------ Texto proporcionado

En la base de todo existe un equívoco: por muchos episodios pintorescos que alguien haya vivido, si no sabe contarlos con arte, el relato será plúmbeo; en cambio, será emocionante la lectura de cualquier nimiedad si el que la cuenta es Cervantes, Flaubert o García Márquez.

Es inevitable recordar que los grandes temas literarios se repiten, que la mayoría de los argumentos están ya, por ejemplo, en la Biblia, en Las mil y una noche, en las tragedias griegas y en el teatro de Shakespeare.

Lo que importa, en literatura, no es la novedad de la anécdota, sino el tono, el punto de vista, el estilo, la estructura, el ritmo, el lenguaje... En definitiva, lo que cuenta es el talento literario de cada escritor.

Además, las «buenas intenciones» y los «buenos sentimientos» son expresiones demasiados vagas, que cada uno entiende a su modo. Para unos, supondrán cantar a la moral cristiana, a la familia, a la patria; para otros, defender una revolución proletaria. La experiencia demuestra que se han escrito infinidad de obras mediocres para exaltar sentimientos nobilísimos: el amor a la esposa, a los hijos, a la tierra natal; para cantar el trabajo, la justicia, cualquier virtud.

En general, la defensa de cualquier tesis, por muy noble que nos pueda parecer, suele lastrar la calidad de muchas obras. Recordemos cuántas pesadas novelas y poemas «sociales» se escribieron durante el franquismo. Y un ejemplo concreto: probablemente, lo peor de la obra de Antonio Machado y de la de su hermano Manuel son sus poemas directamente políticos, aunque su signo sea contrario: da igual que elogien a Líster o Franco.

------------

§ Consigna 1:
Traduzca al inglés esta oración del texto proporcionado: «En definitiva, lo que cuenta es el talento literario de cada escritor.»
§ Consigna 2:
Según el texto proporcionado, ¿qué se escribió durante el franquismo?
§ Consigna 3:
Indique si cada afirmación coincide con el texto proporcionado y cite las palabras que lo deciden.
(a) Lo que importa en literatura es la novedad de la anécdota.
(b) Se han escrito muchas obras mediocres para exaltar sentimientos nobles.
(c) Los poemas directamente políticos son lo mejor de la obra de Antonio Machado.

------ Extracto de datos

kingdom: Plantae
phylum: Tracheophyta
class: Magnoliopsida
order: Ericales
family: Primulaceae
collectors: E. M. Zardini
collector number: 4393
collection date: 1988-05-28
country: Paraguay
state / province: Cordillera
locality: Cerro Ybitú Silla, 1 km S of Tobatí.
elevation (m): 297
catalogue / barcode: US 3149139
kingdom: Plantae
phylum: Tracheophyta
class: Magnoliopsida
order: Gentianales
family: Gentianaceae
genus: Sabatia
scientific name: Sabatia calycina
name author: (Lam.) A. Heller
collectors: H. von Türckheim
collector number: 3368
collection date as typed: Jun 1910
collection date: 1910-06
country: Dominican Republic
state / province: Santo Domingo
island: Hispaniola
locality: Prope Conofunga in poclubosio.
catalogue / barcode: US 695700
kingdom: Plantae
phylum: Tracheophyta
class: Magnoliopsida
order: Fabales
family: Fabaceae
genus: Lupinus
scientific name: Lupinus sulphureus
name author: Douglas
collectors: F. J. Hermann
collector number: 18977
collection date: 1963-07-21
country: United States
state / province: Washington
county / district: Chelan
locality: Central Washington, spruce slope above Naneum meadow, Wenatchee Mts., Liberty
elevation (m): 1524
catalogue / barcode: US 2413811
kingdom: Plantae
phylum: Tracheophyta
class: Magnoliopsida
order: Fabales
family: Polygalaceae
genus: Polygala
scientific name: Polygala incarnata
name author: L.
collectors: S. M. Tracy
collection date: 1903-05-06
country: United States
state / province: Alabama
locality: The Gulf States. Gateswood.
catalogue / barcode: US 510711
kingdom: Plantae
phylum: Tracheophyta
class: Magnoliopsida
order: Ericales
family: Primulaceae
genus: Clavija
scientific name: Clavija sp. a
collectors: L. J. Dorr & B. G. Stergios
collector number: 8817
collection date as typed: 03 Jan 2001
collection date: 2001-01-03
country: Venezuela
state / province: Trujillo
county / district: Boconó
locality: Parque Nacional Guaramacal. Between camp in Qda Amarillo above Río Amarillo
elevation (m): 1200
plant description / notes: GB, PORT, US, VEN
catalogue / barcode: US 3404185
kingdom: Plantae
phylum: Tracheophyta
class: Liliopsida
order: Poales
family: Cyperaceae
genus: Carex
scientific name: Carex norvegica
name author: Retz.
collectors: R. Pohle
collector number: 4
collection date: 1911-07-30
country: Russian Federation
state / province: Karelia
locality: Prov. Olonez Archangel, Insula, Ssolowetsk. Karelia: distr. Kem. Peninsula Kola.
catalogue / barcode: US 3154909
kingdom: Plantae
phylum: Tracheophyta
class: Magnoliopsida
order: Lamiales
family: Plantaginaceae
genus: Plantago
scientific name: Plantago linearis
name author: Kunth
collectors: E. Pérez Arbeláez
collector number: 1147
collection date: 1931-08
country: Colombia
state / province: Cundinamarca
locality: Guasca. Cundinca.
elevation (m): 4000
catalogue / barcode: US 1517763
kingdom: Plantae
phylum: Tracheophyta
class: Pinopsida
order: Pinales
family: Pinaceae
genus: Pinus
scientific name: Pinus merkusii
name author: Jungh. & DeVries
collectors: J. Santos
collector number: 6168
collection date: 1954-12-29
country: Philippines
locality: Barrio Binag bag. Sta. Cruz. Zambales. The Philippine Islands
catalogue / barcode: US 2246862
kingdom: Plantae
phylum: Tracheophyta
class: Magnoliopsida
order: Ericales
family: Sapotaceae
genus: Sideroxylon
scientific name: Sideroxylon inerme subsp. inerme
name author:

------------

§ Respuesta 1:
In short, what counts is the literary talent of each writer.

§ Respuesta 2:
Se escribieron muchas pesadas novelas y poemas «sociales».

§ Respuesta 3:
(a) No: «Lo que importa, en literatura, no es la novedad de la anécdota».
(b) Sí: «se han escrito infinidad de obras mediocres para exaltar sentimientos nobilísimos».
(c) No: «lo peor de la obra de Antonio Machado y de la de su hermano Manuel son sus poemas directamente políticos».